- [LISTED ENTRIES]:
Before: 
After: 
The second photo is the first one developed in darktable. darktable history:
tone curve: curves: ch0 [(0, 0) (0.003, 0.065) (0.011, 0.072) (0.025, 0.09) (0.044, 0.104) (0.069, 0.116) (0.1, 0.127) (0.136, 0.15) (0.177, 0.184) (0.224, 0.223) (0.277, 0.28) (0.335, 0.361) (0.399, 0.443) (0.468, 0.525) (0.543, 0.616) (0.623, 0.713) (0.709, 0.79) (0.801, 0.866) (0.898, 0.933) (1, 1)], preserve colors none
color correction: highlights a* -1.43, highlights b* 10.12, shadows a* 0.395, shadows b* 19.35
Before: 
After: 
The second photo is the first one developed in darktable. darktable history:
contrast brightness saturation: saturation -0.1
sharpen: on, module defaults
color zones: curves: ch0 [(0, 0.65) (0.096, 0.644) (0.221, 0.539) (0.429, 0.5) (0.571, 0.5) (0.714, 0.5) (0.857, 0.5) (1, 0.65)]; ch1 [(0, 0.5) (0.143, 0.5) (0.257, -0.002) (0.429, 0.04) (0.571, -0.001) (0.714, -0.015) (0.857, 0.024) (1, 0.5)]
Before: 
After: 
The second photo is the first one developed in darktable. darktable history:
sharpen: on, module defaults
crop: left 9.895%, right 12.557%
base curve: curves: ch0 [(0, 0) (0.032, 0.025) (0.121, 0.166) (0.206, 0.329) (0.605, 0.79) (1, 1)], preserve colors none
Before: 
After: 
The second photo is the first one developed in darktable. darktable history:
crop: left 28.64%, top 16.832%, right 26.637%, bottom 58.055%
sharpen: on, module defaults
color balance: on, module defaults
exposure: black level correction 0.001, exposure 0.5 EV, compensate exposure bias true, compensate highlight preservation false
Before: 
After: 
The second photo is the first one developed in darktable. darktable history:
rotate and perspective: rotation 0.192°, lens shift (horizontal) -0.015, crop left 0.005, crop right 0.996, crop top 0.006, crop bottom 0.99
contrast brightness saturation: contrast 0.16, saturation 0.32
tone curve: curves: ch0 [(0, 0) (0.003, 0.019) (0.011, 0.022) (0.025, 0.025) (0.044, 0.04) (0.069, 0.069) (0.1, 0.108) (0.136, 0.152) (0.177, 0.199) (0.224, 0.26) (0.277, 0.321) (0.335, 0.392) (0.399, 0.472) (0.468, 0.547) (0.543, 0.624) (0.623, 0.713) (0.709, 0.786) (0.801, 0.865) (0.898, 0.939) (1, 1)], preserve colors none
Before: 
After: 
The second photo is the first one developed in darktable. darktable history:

- [THE REQUEST]:
Give the items again from the start through the line that contains "tone curve: curves: ch0 [(0, 0) (0.003, 0.065)", switching "darktable history" to "editing history" and leaving everything else unchanged.

- [EXERCISE ANSWER]:
Before: 
After: 
The second photo is the first one developed in darktable. editing history:
tone curve: curves: ch0 [(0, 0) (0.003, 0.065) (0.011, 0.072) (0.025, 0.09) (0.044, 0.104) (0.069, 0.116) (0.1, 0.127) (0.136, 0.15) (0.177, 0.184) (0.224, 0.223) (0.277, 0.28) (0.335, 0.361) (0.399, 0.443) (0.468, 0.525) (0.543, 0.616) (0.623, 0.713) (0.709, 0.79) (0.801, 0.866) (0.898, 0.933) (1, 1)], preserve colors none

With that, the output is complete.